By some accounts, last year’s move of the Barnes Foundation from its original home to the new location on Philadelphia’s Benjamin Franklin Parkway marked the last stroke in the fall of Western civilization. Hyperbole reigned, arguments raged, protesters protested, and lawyers filed, but the move to the strikingly modern building happened and life went on. But what has a years’ worth of experience taught us about the Barnes’ move? Was it a disaster, a success, or a mixture of both? If we’re talking about the Barnes, you know that different people will have passionately argued, differing answers to those question, but here’s one person’s take on the situation.
If you go purely by the numbers, the Barnes’ move has been a success. More than 300,000 visitors from around the world attended in the past year, a number made even more remarkable when considering the limitations imposed by the restrictive exhibition space itself, which duplicated the cramped confines of the original location despite the expanded outer “shell.” With more than 200 musical performances, 100 lectures and discussions, and dance performances, workshops, poetry readings, movie screenings, and story-telling events, the Barnes came alive in its use of the non-exhibition space. The grand re-opening’s special exhibition, Ensemble: Albert C. Barnes and the Experiment in Education, not only educated those who knew a little about the institution and its founder, but also introduced a whole new audience to this unique place and the visionary who made it happen.
Although Ensemble was the only special exhibition of the Barnes’ first year, they are trying to make the collection less static. Ellsworth Kelly: Sculpture on the Wall, which runs through September 2, 2013, marks not just the first contemporary art exhibition in the new building, but also the first contemporary art exhibition held by the Barnes Foundation in 90 years. Ironically, Ellsworth Kelly’s 90th birthday this year had a lot to do with his selection as a featured artist, so “contemporary” is being applied here loosely (although Kelly continues to make new work). Kelly’s known more for his painting than for his sculpture, although these sculptures exploring the intersection of color and form say as much about his painting as they do about how he uses sculpture. In all, the Kelly exhibition’s a win-win: “contemporary” enough to have a live, if extremely aged artist, but canonical enough to keep the conservative wing with their Vatican-esque averseness to change content.
Speaking of the conservative wing of the Barnes… The recently announced “new ticket package and pricing structure” raised eyebrows among those who have always seen the Barnes as an unfairly exclusive institution. Accessibility always stood at the center of any argument for moving the collection from the decaying original building to the new location, where the works would be safer and more people could see them. Steep increases in ticket prices (from $18 to $22 for adult general admission and from $15 to $20 for seniors, while student admission remains at $10), however, seem like poorly veiled attempts to keep the riff-raff out. People who live outside the Philadelphia area probably have little sense of the chasm between Philly itself (where I grew up) and the surrounding suburbs (where I live now), especially the string of old-money mansion towns known as the Main Line. This euphemistically titled “restructuring” may just be class warfare by another name.

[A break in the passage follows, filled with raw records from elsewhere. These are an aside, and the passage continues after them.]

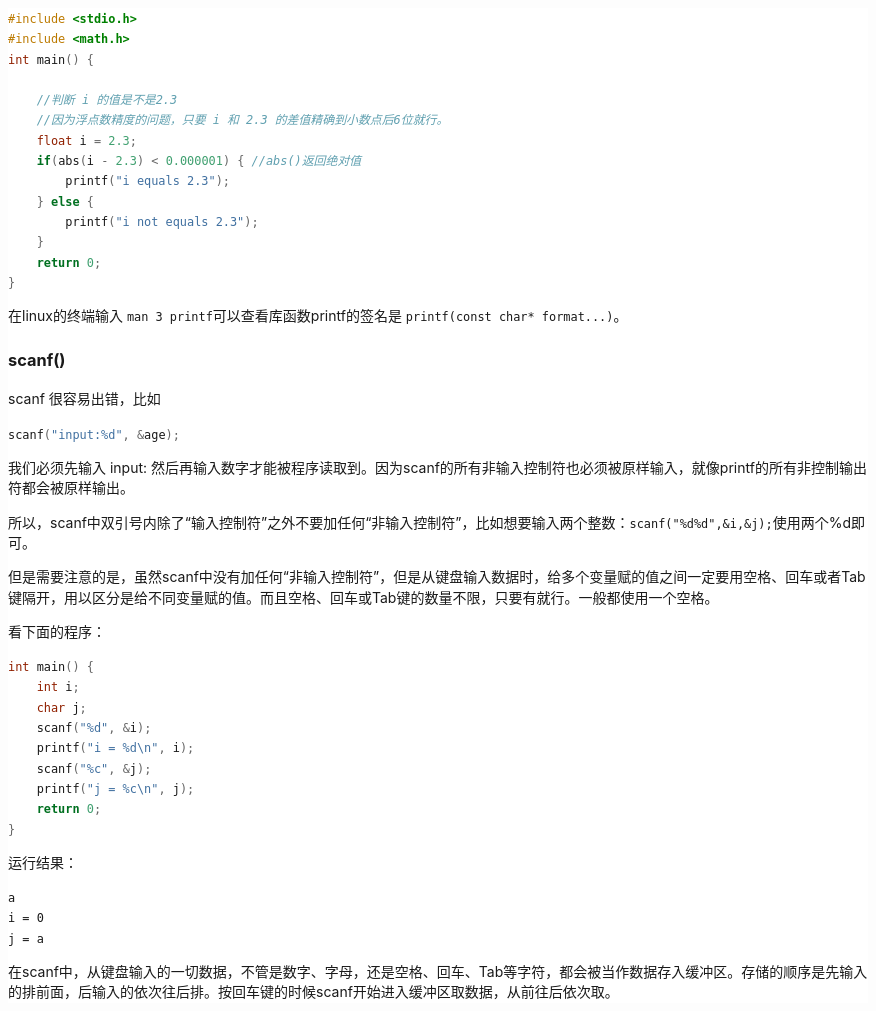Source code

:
 ```c
#include <stdio.h>
#include <math.h>
int main() {

    //判断 i 的值是不是2.3
    //因为浮点数精度的问题，只要 i 和 2.3 的差值精确到小数点后6位就行。
    float i = 2.3;
    if(abs(i - 2.3) < 0.000001) { //abs()返回绝对值
        printf("i equals 2.3");
    } else {
        printf("i not equals 2.3");
    }
    return 0;
}
```

在linux的终端输入 `man 3 printf`可以查看库函数printf的签名是 `printf(const char* format...)`。

### scanf()

scanf 很容易出错，比如

```c
scanf("input:%d", &age);
```

我们必须先输入 input: 然后再输入数字才能被程序读取到。因为scanf的所有非输入控制符也必须被原样输入，就像printf的所有非控制输出符都会被原样输出。

所以，scanf中双引号内除了“输入控制符”之外不要加任何“非输入控制符”，比如想要输入两个整数：`scanf("%d%d",&i,&j);`使用两个%d即可。

但是需要注意的是，虽然scanf中没有加任何“非输入控制符”，但是从键盘输入数据时，给多个变量赋的值之间一定要用空格、回车或者Tab键隔开，用以区分是给不同变量赋的值。而且空格、回车或Tab键的数量不限，只要有就行。一般都使用一个空格。

看下面的程序：

```c
int main() {
    int i;
    char j;
    scanf("%d", &i);
    printf("i = %d\n", i);
    scanf("%c", &j);
    printf("j = %c\n", j);
    return 0;
}
```

运行结果：

```
a
i = 0
j = a
```

在scanf中，从键盘输入的一切数据，不管是数字、字母，还是空格、回车、Tab等字符，都会被当作数据存入缓冲区。存储的顺序是先输入的排前面，后输入的依次往后排。按回车键的时候scanf开始进入缓冲区取数据，从前往后依次取。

The increased ticket price now comes with a free audio guide (which was previously an extra $5), but how many people actually want to use the audio guide? “This new ticketing structure will help balance our desire to be more accessible to more people while ensuring that every visitor has a high quality experience in the galleries,” argues Derek Gillman, President and Executive Director of the Barnes Foundation. What that “high quality experience” means is open to interpretation. With timed tickets already keeping crowds at a low, controlled number, it seems like it’s not as much an issue of the quantity as of the quality of those attending. Yes, the first Sunday of each month is completely free to the public (assuming you can get a timed ticket), but that, along with the “free” audio tour, feels like a poor exchange for the poorer people who wish to see the show. If you look at this restructuring in its bleakest light, it appears far too much like a bait and switch operation, with the bait of greater access switched back to the old fashioned, Main Line, elitist inaccessibility.
As part of the one year anniversary celebration, Giorgio de Chirico’s 1926 Portrait of Albert C. Barnes (detail shown above) will be hung in the foyer of the galleries. “In placing this magnificent portrait of Dr. Barnes in the entranceway to the collection he so carefully assembled and hung,” Gillman explains, “we bring visibility to the founder of the unique institution that bears his name, while making accessible a significant work of art which has been out of the public’s view for most of the last eight decades.” Dr. Albert C. Barnes took his fortune made in pharmaceuticals and turned it into one of the most magnificent collections of modern art in the world. Following the educational philosophy of John Dewey, Barnes worked to bring the world of highbrow art to the everyday life of the working masses, a mission with mixed results in the years that followed. A man of many paradoxes, Barnes created an institution that itself continues to operate in a state of paradox.
If we’ve learned anything from year one of the “new” Barnes Foundation, it’s that the old battles continue. (Just watch the comments to this post heat up.) The push into the inclusive future continues to face the pull back to the reclusive past. As a previous supporter of the move based on the greater access and improved conservation facilities, I still agree that the move was for the best, at least in theory. With one year past and how many more to come, it remains to see if that move will be the best in practice, too.